Uma das histórias de Toninho Drummond

Toninho com Doutor Roberto Marinho e dona Lili de Carvalho. Foto Orlando Brito

Antonio Carlos Drummond era mineiríssimo. Mineiro de Araxá. Mas era, sobretudo, o que se chama de “cidadão do mundo”. Eu, que também nasci em Minas, tive o privilégio de ser jornalista na mesma época de Toninho Drummond e viajar em sua companhia para coberturas as mais variadas por inúmeros países, incontáveis lugares. Durante décadas rasgamos o céu com outros colegas, do Paraguai à França, do Chile ao Japão, da Colômbia ao Canadá, da Argentina aos Estados Unidos, África, Espanha, China, Portugal etc.

Toninho era um verdadeiro, repetindo, cidadão do mundo. Transitava em Belo Horizonte ou Juiz de Fora, Paris ou Nova Iorque com toda desenvoltura. Porém jamais abriu mão um segundo ou um milímetro de sua mineiridade.

Um belo dia, estávamos em Recife. Ele da Tevê Globo, eu fotógrafo da revista Veja. Com outros quinze ou vinte repórteres estávamos em Pernambuco para a cobertura de uma viagem presidencial. Hoje não mais, porém naquela época era costume das redações enviar jornalistas para fazer matérias de fatos importantes.
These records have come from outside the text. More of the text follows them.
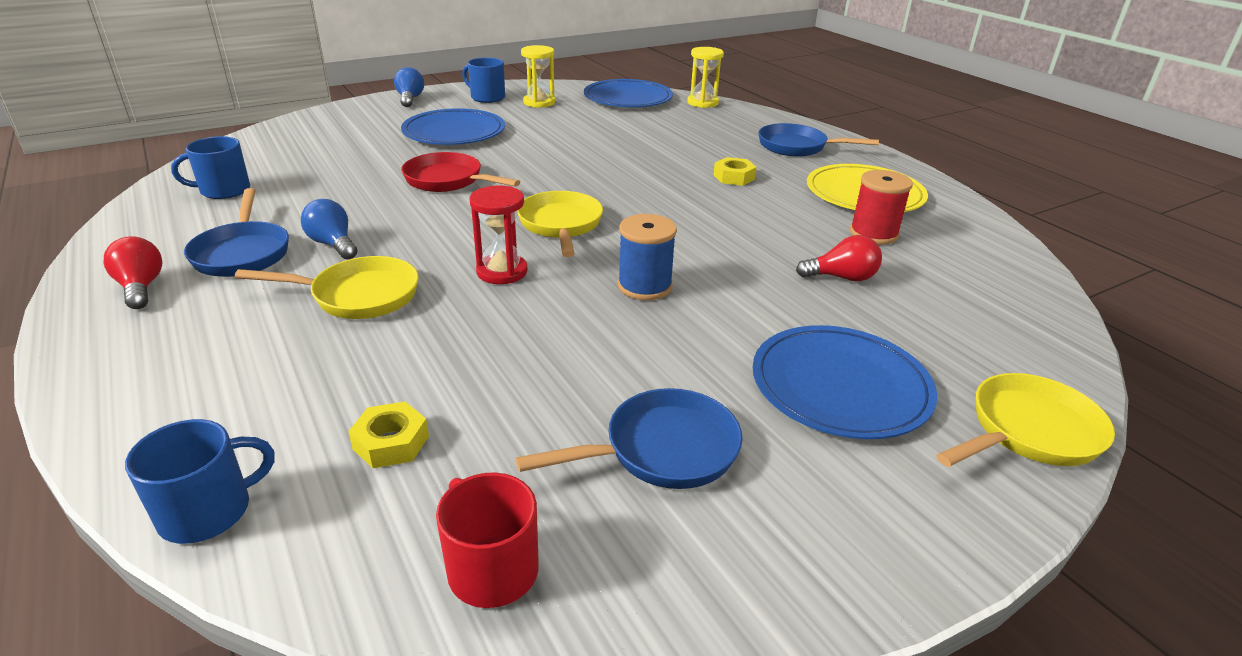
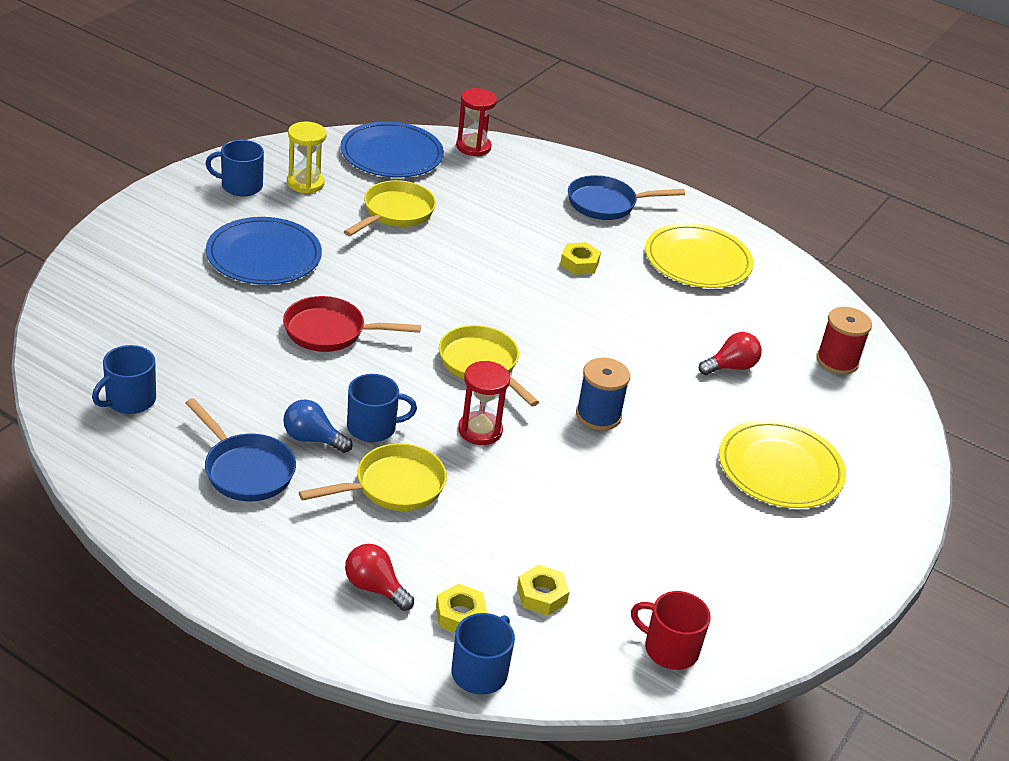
camera: 30 degrees left, 5 degrees up
red light bulb [103,236,162,309] -> red light bulb moved to [345,544,414,611]
blue light bulb [394,67,424,107] -> none
blue pan [515,388,743,489] -> none
yellow hourglass [687,47,724,108] -> red hourglass [456,88,497,156]
blue plate [752,325,937,439] -> yellow plate [719,419,846,508]
red spool [850,170,913,245] -> red spool moved to [816,307,872,375]
yellow pan [936,373,1115,467] -> yellow pan moved to [344,180,436,236]
none -> blue mug [347,374,417,442]
none -> yellow nut [436,584,487,633]

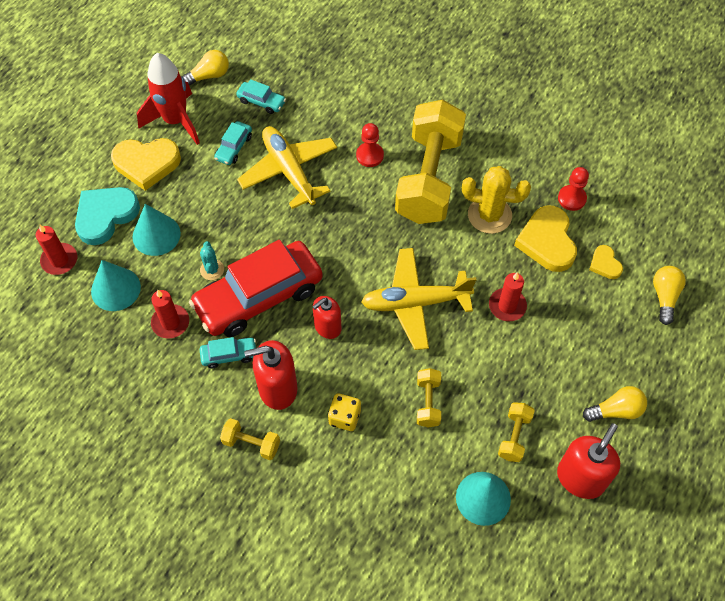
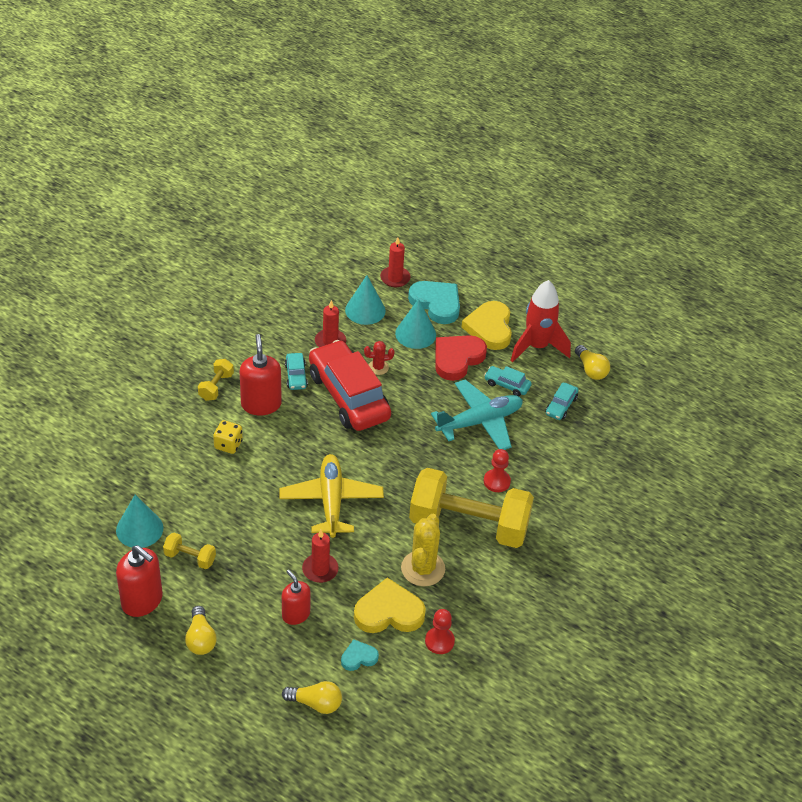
camera: 90 degrees right, 15 degrees down
turquoise cactus [200,241,224,280] -> red cactus [364,341,395,375]
yellow plane [237,126,337,209] -> turquoise plane [431,379,523,450]
red soap dispenser [312,296,341,339] -> red soap dispenser moved to [282,570,310,625]
yellow dumbbell [417,368,441,427] -> none
yellow heart [589,245,623,279] -> turquoise heart [341,639,379,671]
none -> red heart [435,335,487,381]

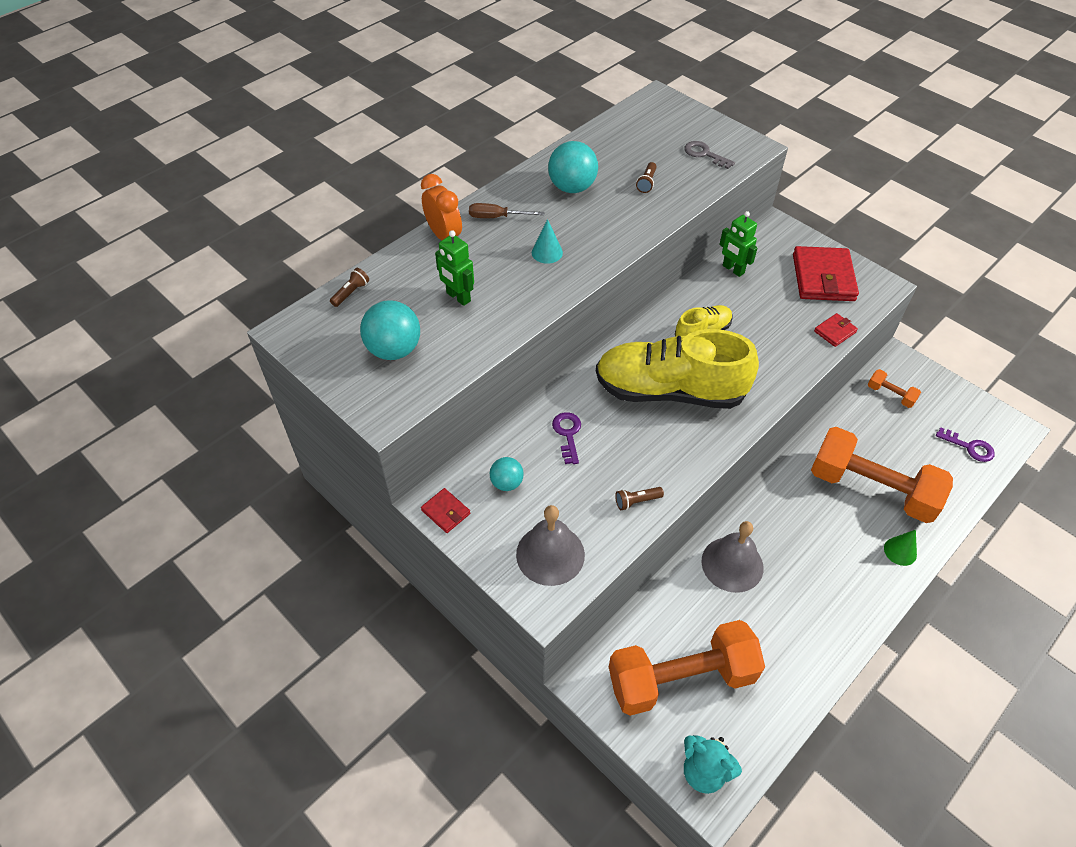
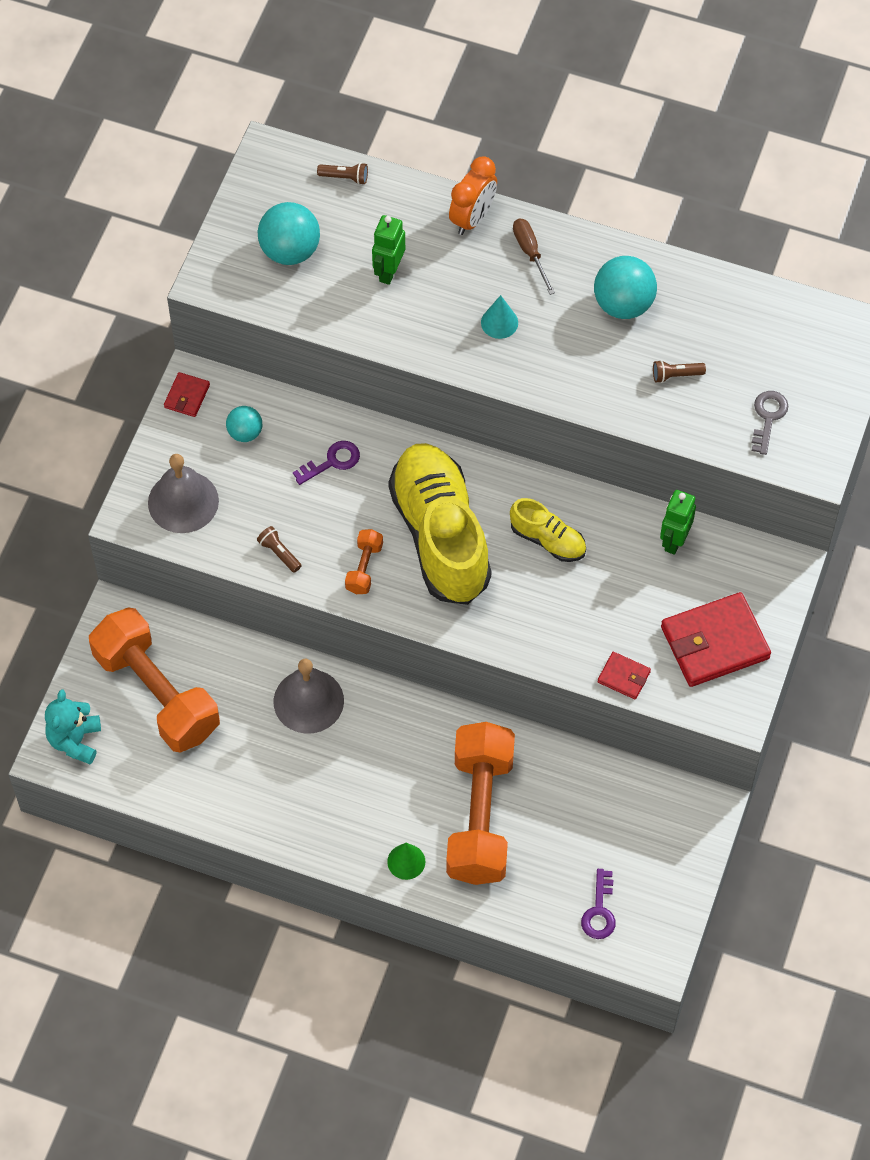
camera: 65 degrees right, 10 degrees up
orange dumbbell [868,369,921,408] -> orange dumbbell moved to [345,529,383,594]

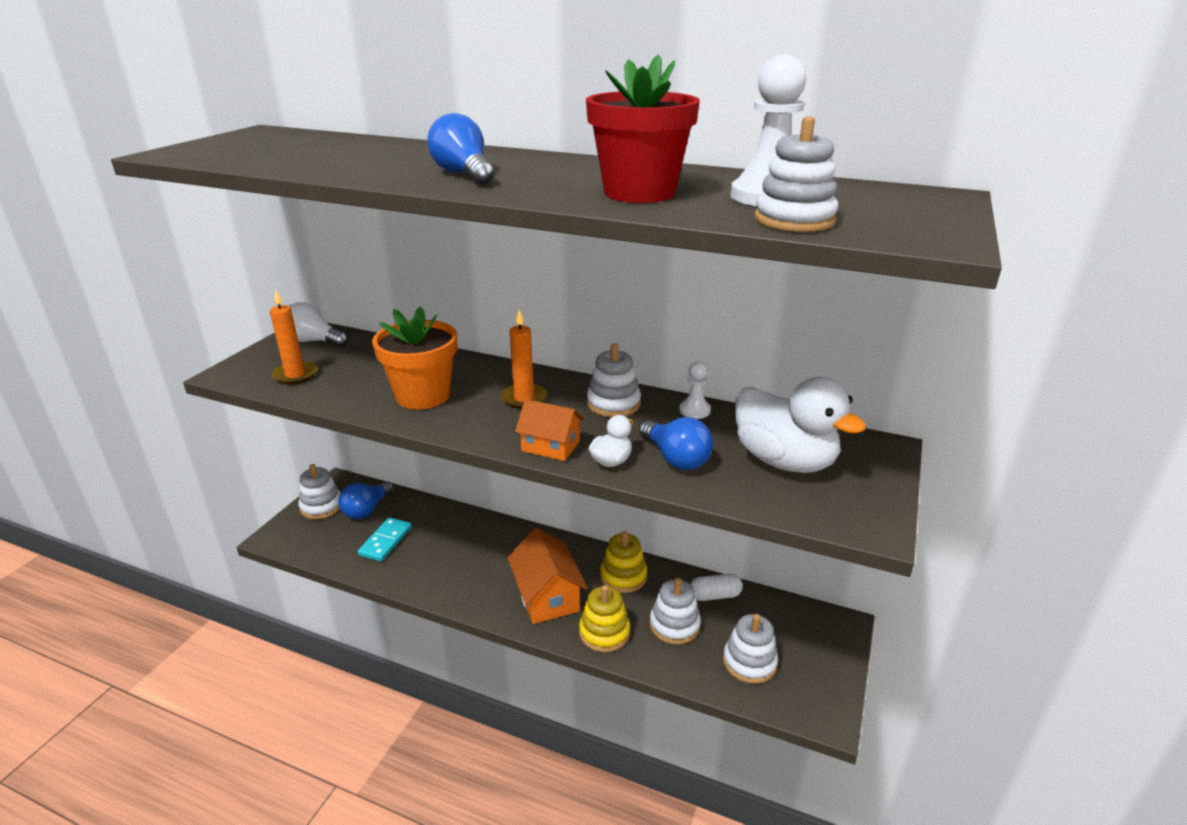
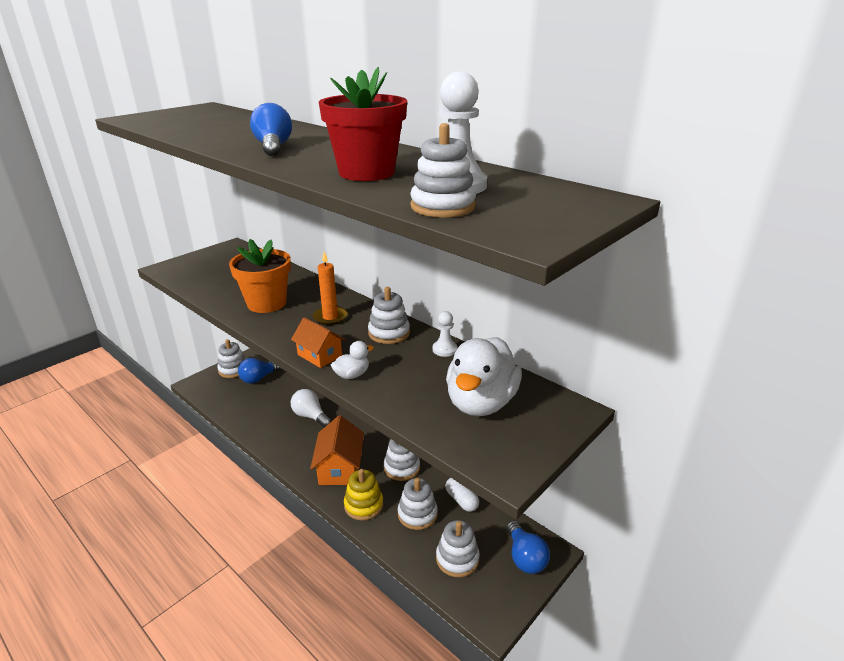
camera: 20 degrees right, 0 degrees up
orange candle [270,289,318,384] -> none
white light bulb [289,302,348,347] -> white light bulb moved to [291,389,332,427]
turquoise domino [358,517,412,561] -> none
yellow stacking toy [600,531,647,593] -> white stacking toy [384,439,420,481]
blue light bulb [639,417,713,470] -> blue light bulb moved to [507,521,550,574]
white capsule [690,574,743,601] -> white capsule turned 45 degrees clockwise [445,478,479,512]
white duck [735,377,866,473] -> white duck turned 45 degrees clockwise [446,337,522,416]

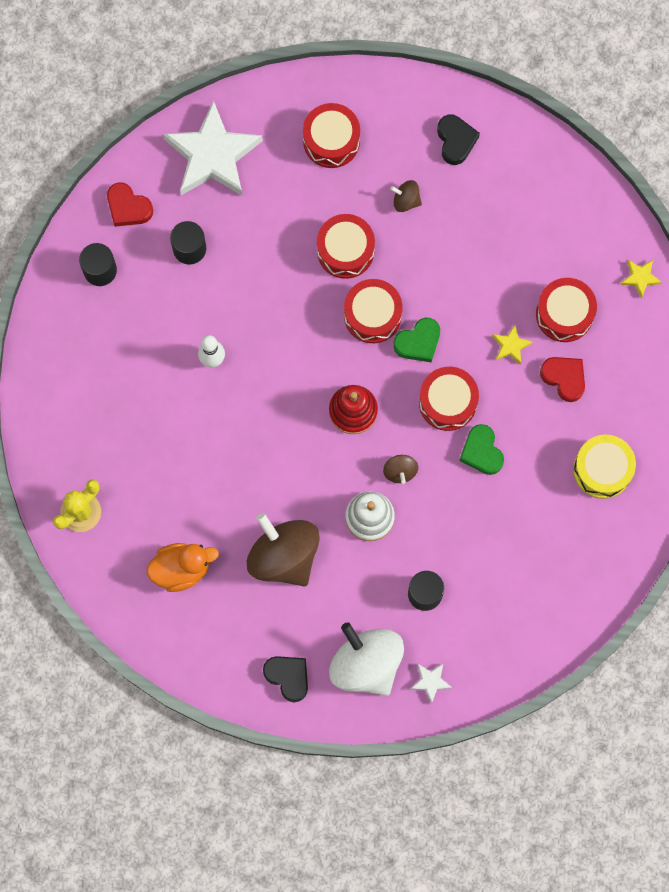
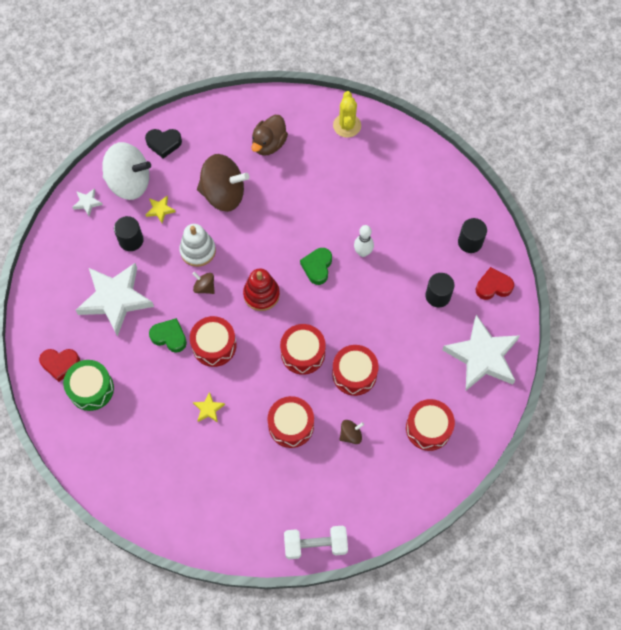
camera: 135 degrees right, 10 degrees down
orange duck [147,543,219,592] -> brown duck [252,115,288,156]
green heart [393,318,440,362] -> green heart moved to [300,248,332,285]
black heart [437,115,480,165] -> none
red drum [536,278,597,342] -> red drum moved to [268,396,314,448]
red heart [540,357,585,402] -> red heart moved to [39,349,80,382]
yellow drum [573,434,636,499] -> green drum [63,360,114,411]
yellow star [621,260,662,298] -> yellow star moved to [145,196,176,223]
none -> white star [76,263,154,336]
none -> white dumbbell [284,526,348,559]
Pois bem, o presidente cumpriu sua agenda e retornou a Brasília no início da noite. O grupo de jornalistas cumprimos nossa tarefa e cada um tomou um destino. Uns foram visitar parentes, outros conhecer Olinda, etc. Combinei com Toninho tomarmos o café da manhã no dia seguinte cedo no restaurante do hotel à beira mar.

Quando desci do meu apartamento lá já estava meu amigo à mesa, em frente de um pratinho de queijo Minas e de olho na telinha da tevê, atento. Sentei-me e assistimos com outros dois colegas o “Bom Dia Brasil”, programa do qual ele tinha participado da criação, por delegação de Roberto Irineu Marinho.

O fim do jornal coincidiu com o término do café-da-manhã. Descemos e fomos dar uma rápida caminhada no calçadão da Praia de Boa Viagem. O mar verde, com jangadas deslizando no horizonte, o barulho das ondas quebrando nas rochas. De repente, Toninho para, põe a mão na boca, chega perto do meu ouvido e, discretamente, bem à moda mineira, como estivesse contando um segredo, me diz:

– Mr. Brito, estamos muito longe de casa. Olha o tal de mar aí! Nascemos em Minas e moramos em Brasília. Uai, o que nós estamos fazendo nesse fim de mundo?

E não teve quem pudesse segurar o Toninho nem um minuto a mais naquele cenário oceânico. Convenceu a vários a retornar ao hotel, fazer as malar e partir para o aeroporto Guararapes. No avião de volta a Brasília, para bem longe do Atlântico, o amigo esqueceu o cidadão do mundo que era para ser mineiro original. Olhou pela janela do Boeing e comentou com alegria quando viu do alto o Rio São Francisco cortar o interior do Brasil:

Olha lá em baixo que beleza. E parece que o São Francisco nasce lá em Minas Gerais.

Conhecedor do puro refinamento dos comentários do Toninho, fiquei sorrindo também discretamente, como mineiro que igualmente sou, da palavra “parece”. Aquele cuidado para não afirmar nada.

Figuraça, aquele Toninho Drummond, falecido ontem. Vai encher os amigos de saudade.